**YOUR ASSIGNMENT:** Nothing but the data itself, reproduced exactly, is the expected answer.

Stored data
•••••
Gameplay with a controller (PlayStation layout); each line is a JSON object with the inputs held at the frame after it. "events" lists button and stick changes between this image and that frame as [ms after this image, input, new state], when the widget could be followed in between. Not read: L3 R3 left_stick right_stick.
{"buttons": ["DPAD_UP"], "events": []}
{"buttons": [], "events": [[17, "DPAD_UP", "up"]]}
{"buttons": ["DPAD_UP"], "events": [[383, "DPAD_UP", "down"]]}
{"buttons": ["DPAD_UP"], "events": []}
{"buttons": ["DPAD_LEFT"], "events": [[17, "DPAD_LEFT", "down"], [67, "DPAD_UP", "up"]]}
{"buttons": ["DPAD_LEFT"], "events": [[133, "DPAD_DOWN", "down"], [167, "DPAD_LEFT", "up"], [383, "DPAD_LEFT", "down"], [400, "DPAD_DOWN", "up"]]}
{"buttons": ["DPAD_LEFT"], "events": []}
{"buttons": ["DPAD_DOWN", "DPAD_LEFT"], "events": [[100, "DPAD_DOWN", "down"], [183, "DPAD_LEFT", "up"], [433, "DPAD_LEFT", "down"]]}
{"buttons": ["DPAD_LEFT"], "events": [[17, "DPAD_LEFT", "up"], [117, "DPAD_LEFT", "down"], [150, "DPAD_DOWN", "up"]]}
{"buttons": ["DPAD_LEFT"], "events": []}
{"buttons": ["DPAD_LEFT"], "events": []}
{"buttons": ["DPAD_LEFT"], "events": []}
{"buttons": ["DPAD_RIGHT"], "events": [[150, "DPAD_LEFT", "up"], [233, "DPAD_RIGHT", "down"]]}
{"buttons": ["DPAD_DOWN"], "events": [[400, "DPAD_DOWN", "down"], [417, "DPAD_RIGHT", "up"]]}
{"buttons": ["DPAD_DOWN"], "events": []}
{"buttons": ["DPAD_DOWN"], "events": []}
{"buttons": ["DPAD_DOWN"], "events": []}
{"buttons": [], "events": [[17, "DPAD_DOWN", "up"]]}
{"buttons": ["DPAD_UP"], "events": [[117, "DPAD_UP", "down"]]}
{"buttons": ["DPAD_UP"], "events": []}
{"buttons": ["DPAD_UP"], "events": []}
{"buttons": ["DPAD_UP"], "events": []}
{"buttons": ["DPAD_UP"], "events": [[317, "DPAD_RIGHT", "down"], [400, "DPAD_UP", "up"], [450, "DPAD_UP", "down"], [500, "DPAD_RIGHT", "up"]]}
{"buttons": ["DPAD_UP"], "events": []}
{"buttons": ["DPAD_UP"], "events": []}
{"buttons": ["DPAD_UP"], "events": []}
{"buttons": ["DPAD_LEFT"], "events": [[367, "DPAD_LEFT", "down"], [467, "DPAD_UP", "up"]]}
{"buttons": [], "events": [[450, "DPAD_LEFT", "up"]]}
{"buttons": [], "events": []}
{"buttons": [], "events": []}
•••••
**OUTPUT:**
Gameplay with a controller (PlayStation layout); each line is a JSON object with the inputs held at the frame after it. "events" lists button and stick changes between this image and that frame as [ms after this image, input, new state], when the widget could be followed in between. Not read: L3 R3 left_stick right_stick.
{"buttons": ["DPAD_UP"], "events": []}
{"buttons": [], "events": [[17, "DPAD_UP", "up"]]}
{"buttons": ["DPAD_UP"], "events": [[383, "DPAD_UP", "down"]]}
{"buttons": ["DPAD_UP"], "events": []}
{"buttons": ["DPAD_LEFT"], "events": [[17, "DPAD_LEFT", "down"], [67, "DPAD_UP", "up"]]}
{"buttons": ["DPAD_LEFT"], "events": [[133, "DPAD_DOWN", "down"], [167, "DPAD_LEFT", "up"], [383, "DPAD_LEFT", "down"], [400, "DPAD_DOWN", "up"]]}
{"buttons": ["DPAD_LEFT"], "events": []}
{"buttons": ["DPAD_DOWN", "DPAD_LEFT"], "events": [[100, "DPAD_DOWN", "down"], [183, "DPAD_LEFT", "up"], [433, "DPAD_LEFT", "down"]]}
{"buttons": ["DPAD_LEFT"], "events": [[17, "DPAD_LEFT", "up"], [117, "DPAD_LEFT", "down"], [150, "DPAD_DOWN", "up"]]}
{"buttons": ["DPAD_LEFT"], "events": []}
{"buttons": ["DPAD_LEFT"], "events": []}
{"buttons": ["DPAD_LEFT"], "events": []}
{"buttons": ["DPAD_RIGHT"], "events": [[150, "DPAD_LEFT", "up"], [233, "DPAD_RIGHT", "down"]]}
{"buttons": ["DPAD_DOWN"], "events": [[400, "DPAD_DOWN", "down"], [417, "DPAD_RIGHT", "up"]]}
{"buttons": ["DPAD_DOWN"], "events": []}
{"buttons": ["DPAD_DOWN"], "events": []}
{"buttons": ["DPAD_DOWN"], "events": []}
{"buttons": [], "events": [[17, "DPAD_DOWN", "up"]]}
{"buttons": ["DPAD_UP"], "events": [[117, "DPAD_UP", "down"]]}
{"buttons": ["DPAD_UP"], "events": []}
{"buttons": ["DPAD_UP"], "events": []}
{"buttons": ["DPAD_UP"], "events": []}
{"buttons": ["DPAD_UP"], "events": [[317, "DPAD_RIGHT", "down"], [400, "DPAD_UP", "up"], [450, "DPAD_UP", "down"], [500, "DPAD_RIGHT", "up"]]}
{"buttons": ["DPAD_UP"], "events": []}
{"buttons": ["DPAD_UP"], "events": []}
{"buttons": ["DPAD_UP"], "events": []}
{"buttons": ["DPAD_LEFT"], "events": [[367, "DPAD_LEFT", "down"], [467, "DPAD_UP", "up"]]}
{"buttons": [], "events": [[450, "DPAD_LEFT", "up"]]}
{"buttons": [], "events": []}
{"buttons": [], "events": []}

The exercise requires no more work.